### DOCUMENT EXCERPT
# # # # # # #
Subject RE: [firebird-support] Unicode
Author Svend Meyland Nicolaisen
> -----Original Message-----
> From: Helen Borrie [mailto:helebor@...]
> Sent: 11. april 2005 03:17
> To:
> Subject: RE: [firebird-support] Unicode
> At 11:13 PM 10/04/2005 +0200, you wrote:
> > > Recent reviews on this and the Firebird-architect list have
> > > concluded that the Unicode FSS support is based on an
> early version
> > > of the unicode specification that does not match the final
> > > documentation, and does not reflect any supported standard.
> >
> >Can somebody confirm that the newest release of FireBird doesn't
> >support the final specification of Unicode?
> What is "the final specification of Unicode"? Unicode has
> numerous specifications...and Firebird doesn't support any of
> them directly.

By "final specification" I meant "latest specification version".

> Firebird's UNICODE_FSS is a superset of what
> is currently called utf-8, but it's not utf-8. It doesn't
> support characters having variable byte lengths. All
> characters in unicode_fss are 3 bytes.

OK, so UNICODE_FSS should be encoded as UTF-8 with the exception that all
characters are 3 bytes long.

This means that the character 0x007f are encoded as 0x00, 0x00, 0x7F and the
character 0x0100 are encoded as 0x00, 0x02, 0x80?

The question might seem trivial but I'm not very familiar with either

> > > I had poor luck saving unicode from Delphi. Others may have had
> > > more success. The Delphi (UCS2) widestring does not
> support enough
> > > code points to handle the full Unicode specification.
> >
> >Well as far as I know wide strings in Delphi Delphi does represent
> >Unicode just fine. Wide strings contain 32 bit characters
> and UniCode
> >are a 32 bit character set.
> Not 32-bit, but 16-bit. Here's what the Delphi help says
> about widestring:
> "The WideString type represents a dynamically allocated
> string of 16-bit Unicode characters."

Yes,16-bits of course. When do I learn to go to bed when I'm too tired? ;-)

> Out of the box, Delphi's MBCS support supports at most a
> two-byte character set, which rules out using widestrings for
> unicode_fss.

Well it should be possible to use widestrings with FireBird as long as you
convert the data when reading and writing from/to FireBird. As widestrings
contain 16-bit characters it must have enough code points to represent the
complete Unicode character set.
# # # # # # #
### SUPPLIED MATERIAL
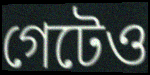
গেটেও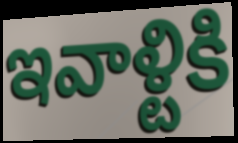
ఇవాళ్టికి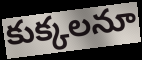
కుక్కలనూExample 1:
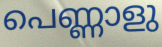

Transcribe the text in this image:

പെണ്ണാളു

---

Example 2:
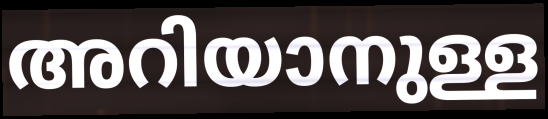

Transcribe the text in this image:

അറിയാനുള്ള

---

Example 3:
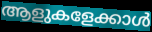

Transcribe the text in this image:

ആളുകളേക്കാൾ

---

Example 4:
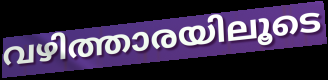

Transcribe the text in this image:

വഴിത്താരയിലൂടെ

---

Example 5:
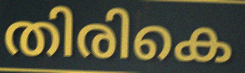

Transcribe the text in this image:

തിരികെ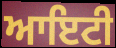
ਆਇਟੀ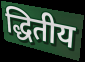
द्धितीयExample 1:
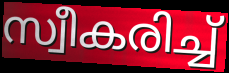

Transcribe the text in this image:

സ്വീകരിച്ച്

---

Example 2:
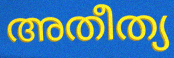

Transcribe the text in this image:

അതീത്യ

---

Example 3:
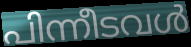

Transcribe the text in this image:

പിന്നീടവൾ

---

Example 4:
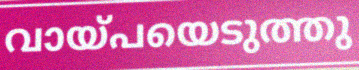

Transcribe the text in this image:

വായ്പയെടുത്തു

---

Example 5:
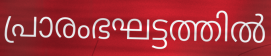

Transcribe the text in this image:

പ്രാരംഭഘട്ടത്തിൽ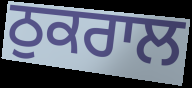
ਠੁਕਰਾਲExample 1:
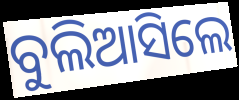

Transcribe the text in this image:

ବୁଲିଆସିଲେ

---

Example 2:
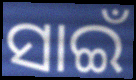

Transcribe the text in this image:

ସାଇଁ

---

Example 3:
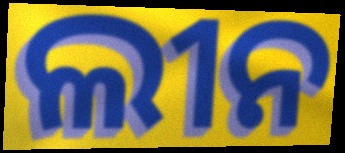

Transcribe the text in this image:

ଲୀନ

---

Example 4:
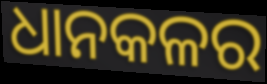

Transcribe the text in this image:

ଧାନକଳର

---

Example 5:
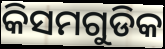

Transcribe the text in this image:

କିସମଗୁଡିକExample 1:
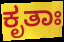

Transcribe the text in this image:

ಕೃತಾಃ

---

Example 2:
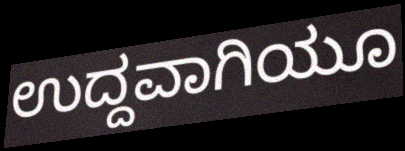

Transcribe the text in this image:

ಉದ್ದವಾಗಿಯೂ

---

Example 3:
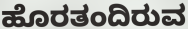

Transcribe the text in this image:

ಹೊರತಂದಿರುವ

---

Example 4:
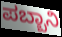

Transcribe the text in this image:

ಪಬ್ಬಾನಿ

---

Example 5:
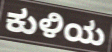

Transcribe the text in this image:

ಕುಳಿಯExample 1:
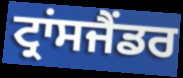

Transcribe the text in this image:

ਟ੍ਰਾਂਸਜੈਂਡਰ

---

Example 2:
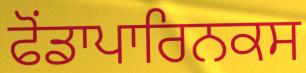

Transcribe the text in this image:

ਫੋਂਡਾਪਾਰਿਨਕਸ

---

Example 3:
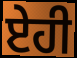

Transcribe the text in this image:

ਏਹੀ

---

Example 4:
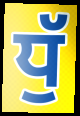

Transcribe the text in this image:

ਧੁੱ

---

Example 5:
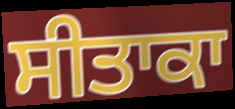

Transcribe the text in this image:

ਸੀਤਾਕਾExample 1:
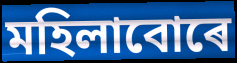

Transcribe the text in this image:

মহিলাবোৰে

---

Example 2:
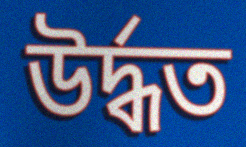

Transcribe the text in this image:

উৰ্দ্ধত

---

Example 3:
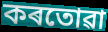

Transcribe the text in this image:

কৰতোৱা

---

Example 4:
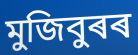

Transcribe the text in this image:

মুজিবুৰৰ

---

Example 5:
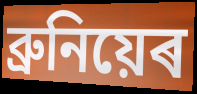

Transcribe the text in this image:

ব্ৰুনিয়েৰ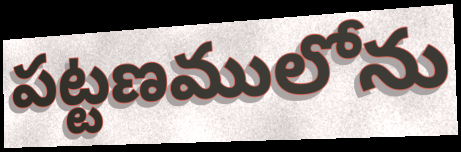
# # # # # # #
### WORK TO DO
Reproduce the Firebird Unicode thread from "OK, so UNICODE_FSS" to "0x00, 0x02, 0x80?".

### OUTPUT FOR THIS TASK
OK, so UNICODE_FSS should be encoded as UTF-8 with the exception that all
characters are 3 bytes long.

This means that the character 0x007f are encoded as 0x00, 0x00, 0x7F and the
character 0x0100 are encoded as 0x00, 0x02, 0x80?